→ **Assigned task**: Look through the listing below and report the lines that have the word "release" in them.

→ **Task input**:
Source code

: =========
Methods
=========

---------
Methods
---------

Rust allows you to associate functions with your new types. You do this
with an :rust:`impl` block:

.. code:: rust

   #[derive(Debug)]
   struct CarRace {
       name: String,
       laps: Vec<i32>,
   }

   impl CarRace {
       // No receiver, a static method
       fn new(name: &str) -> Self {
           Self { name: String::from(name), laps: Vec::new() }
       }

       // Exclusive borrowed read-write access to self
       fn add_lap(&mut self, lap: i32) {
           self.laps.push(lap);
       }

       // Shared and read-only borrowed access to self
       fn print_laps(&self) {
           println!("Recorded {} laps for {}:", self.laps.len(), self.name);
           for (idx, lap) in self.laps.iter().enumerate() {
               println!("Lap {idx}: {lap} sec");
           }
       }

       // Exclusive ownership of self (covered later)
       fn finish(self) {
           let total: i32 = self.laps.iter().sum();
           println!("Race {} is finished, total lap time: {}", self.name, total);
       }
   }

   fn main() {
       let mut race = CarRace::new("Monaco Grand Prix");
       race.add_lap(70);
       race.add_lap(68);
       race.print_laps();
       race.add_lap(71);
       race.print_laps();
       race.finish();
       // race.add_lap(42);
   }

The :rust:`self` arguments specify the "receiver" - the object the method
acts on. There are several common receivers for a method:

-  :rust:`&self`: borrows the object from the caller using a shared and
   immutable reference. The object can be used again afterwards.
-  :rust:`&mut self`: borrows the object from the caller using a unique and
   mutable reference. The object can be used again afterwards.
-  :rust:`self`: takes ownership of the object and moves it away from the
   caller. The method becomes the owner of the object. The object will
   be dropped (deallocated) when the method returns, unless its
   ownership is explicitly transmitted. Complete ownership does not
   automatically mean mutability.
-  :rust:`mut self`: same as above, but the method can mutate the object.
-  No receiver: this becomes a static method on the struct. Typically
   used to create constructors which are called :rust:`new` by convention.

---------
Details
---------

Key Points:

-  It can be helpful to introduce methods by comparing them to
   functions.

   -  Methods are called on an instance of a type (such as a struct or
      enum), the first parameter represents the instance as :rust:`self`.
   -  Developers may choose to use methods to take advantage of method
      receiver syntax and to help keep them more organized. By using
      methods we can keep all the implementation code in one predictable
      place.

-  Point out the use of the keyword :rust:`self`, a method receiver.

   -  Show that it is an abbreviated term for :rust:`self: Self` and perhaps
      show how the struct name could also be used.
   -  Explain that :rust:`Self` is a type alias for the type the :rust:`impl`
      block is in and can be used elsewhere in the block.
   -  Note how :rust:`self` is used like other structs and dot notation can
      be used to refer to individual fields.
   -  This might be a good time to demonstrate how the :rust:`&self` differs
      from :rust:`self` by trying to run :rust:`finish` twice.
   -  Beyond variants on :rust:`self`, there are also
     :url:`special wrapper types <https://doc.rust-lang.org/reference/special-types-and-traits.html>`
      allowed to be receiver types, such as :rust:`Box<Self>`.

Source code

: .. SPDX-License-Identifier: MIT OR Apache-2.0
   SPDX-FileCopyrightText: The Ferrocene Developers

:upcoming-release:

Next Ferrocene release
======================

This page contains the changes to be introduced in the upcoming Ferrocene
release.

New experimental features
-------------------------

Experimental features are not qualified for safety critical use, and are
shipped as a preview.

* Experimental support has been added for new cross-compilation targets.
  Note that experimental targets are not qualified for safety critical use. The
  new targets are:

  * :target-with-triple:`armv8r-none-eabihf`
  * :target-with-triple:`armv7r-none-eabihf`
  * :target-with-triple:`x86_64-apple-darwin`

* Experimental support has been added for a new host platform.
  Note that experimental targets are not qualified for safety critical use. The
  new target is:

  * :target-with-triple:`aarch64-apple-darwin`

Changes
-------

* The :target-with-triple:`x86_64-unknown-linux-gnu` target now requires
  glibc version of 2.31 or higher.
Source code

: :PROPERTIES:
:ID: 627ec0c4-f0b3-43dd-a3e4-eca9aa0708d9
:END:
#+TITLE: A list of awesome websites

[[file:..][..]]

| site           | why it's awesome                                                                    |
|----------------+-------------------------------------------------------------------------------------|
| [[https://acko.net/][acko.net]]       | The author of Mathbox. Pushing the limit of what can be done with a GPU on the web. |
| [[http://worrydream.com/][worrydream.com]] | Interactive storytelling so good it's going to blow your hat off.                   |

→ **Written answer**:
:upcoming-release:
Next Ferrocene release
release.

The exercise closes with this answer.